There are emotional and therapeutic benefits, too, some of the artists say. Amanda Speva, 30, a Chicago-based filmmaker who is making a documentary on miniatures, recalls her friend having built a diorama depicting a happy time in her life: the early days of her childhood before her parents divorced. “There’s a big theme of fantasy, of living out something you can’t have in real life,” she said. “It’s about capturing a moment in time that you want to remember.”
For Mr. Nuveen, the Chanel-boutique creator, a foray into the world of miniatures grew out of necessity; he had no other way to show off his talents. In college, he studied graphic design, but he dreamed of being an architect. He wanted potential clients to see his work, but he couldn’t reach them in his Bushwick flat, on the fifth floor of a walk-up.

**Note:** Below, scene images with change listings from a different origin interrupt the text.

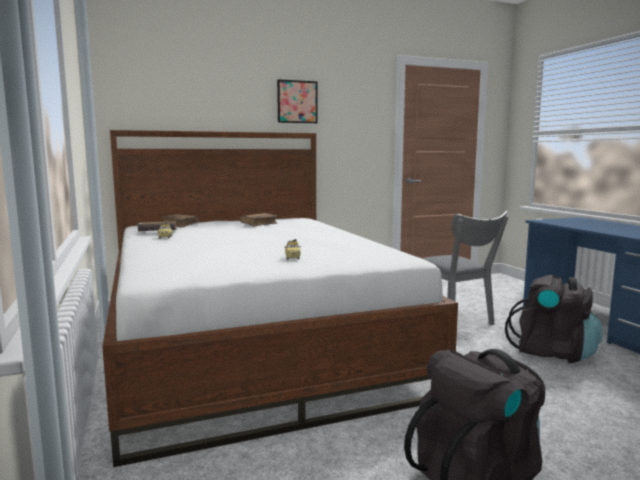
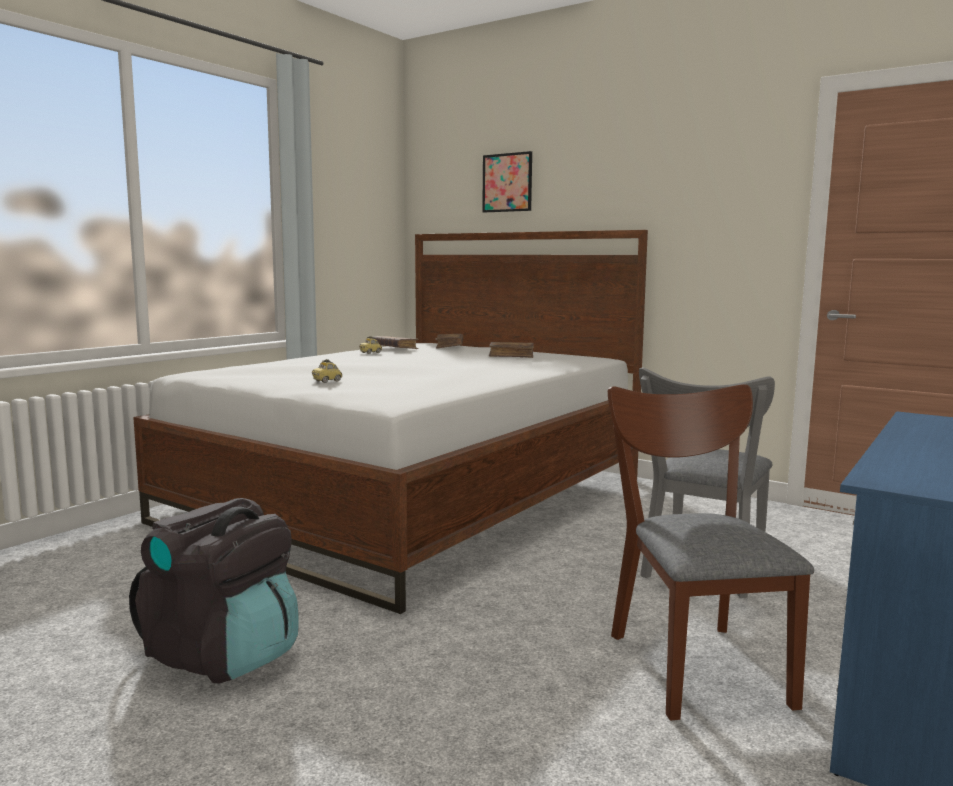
camera: 55 degrees right, 0 degrees up
picture [277,79,317,123] -> picture moved to [482,151,532,213]
black backpack [505,275,602,363] -> brown chair [608,384,814,720]

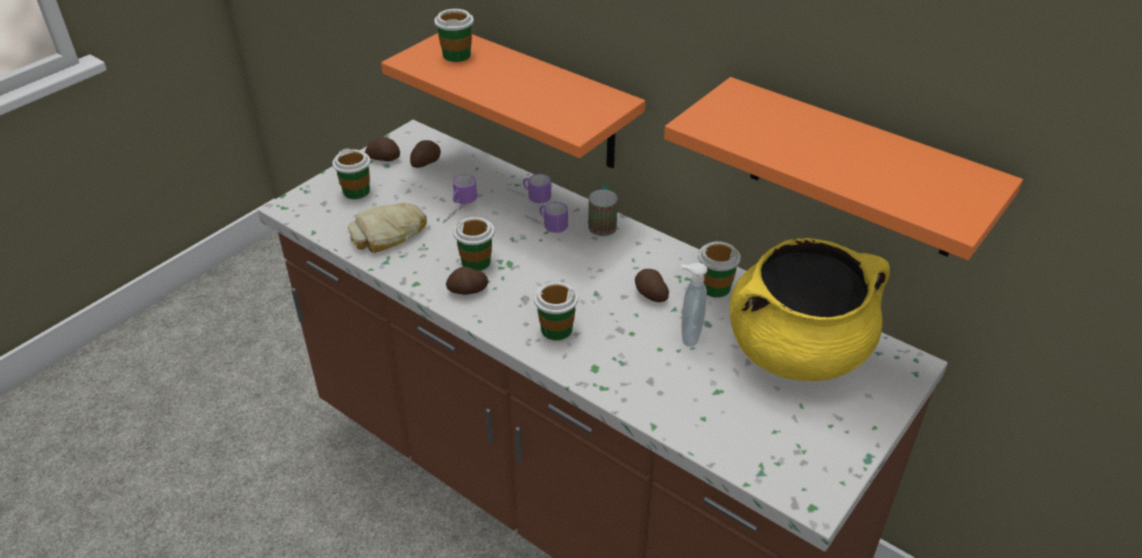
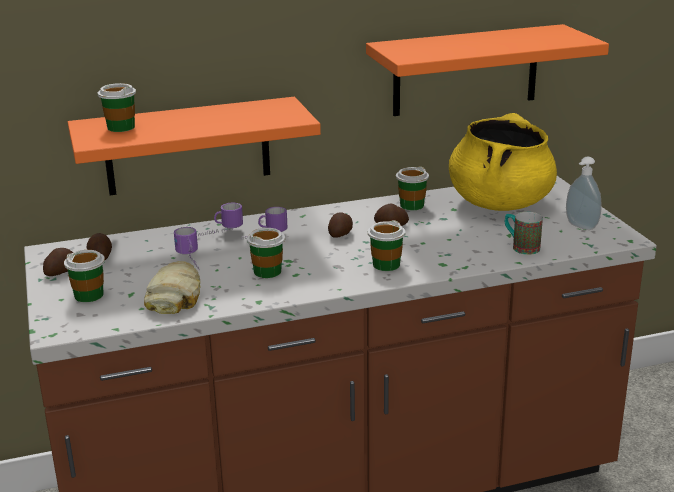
camera: 55 degrees left, 15 degrees down
potato [446,267,488,295] -> potato moved to [328,213,353,238]
mug [588,185,618,236] -> mug moved to [505,212,543,255]
soap dispenser [681,263,707,347] -> soap dispenser moved to [566,157,601,230]

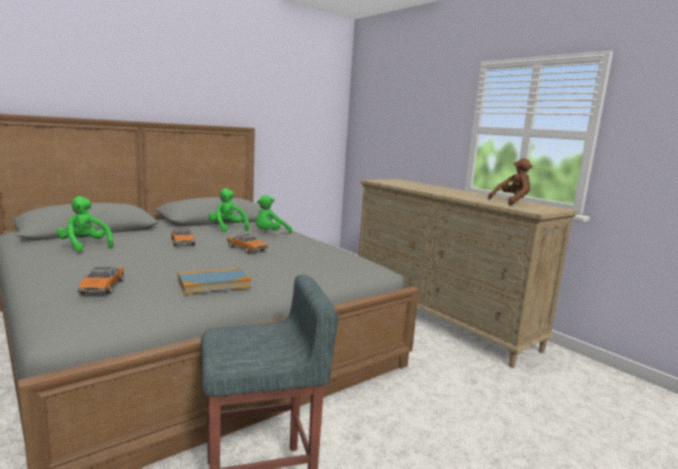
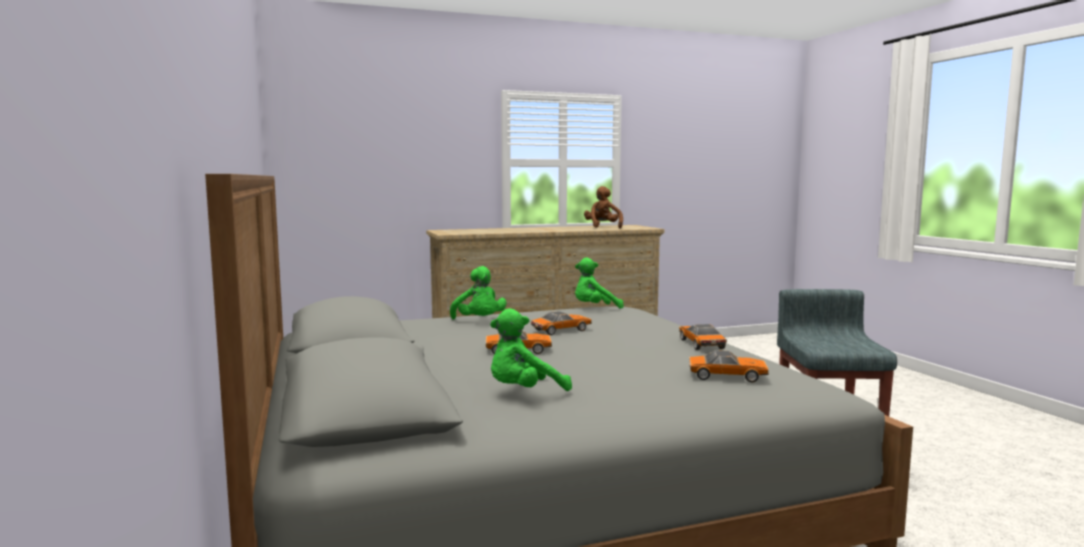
camera: 70 degrees left, 5 degrees down
book [178,268,251,294] -> toy car [679,324,727,350]
green plush toy [208,188,249,232] -> green plush toy moved to [575,257,624,309]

Then it hit him: “I could build something tiny, post it online, and viewers would have no idea the scale,” he said. “I can show an idea for an interior, and I don’t have to do it in a real-life human scale. I can make it miniature, and no one knows the difference.”
Mr. Nuveen also operates a two-foot-tall art gallery to help gain exposure for some of his artist friends. “They’ll send me images of their painting or drawing,” he said. “I’ll print them, frame them, hang them in the model and photograph them. It looks like a real-life exhibition, big art, little gallery.”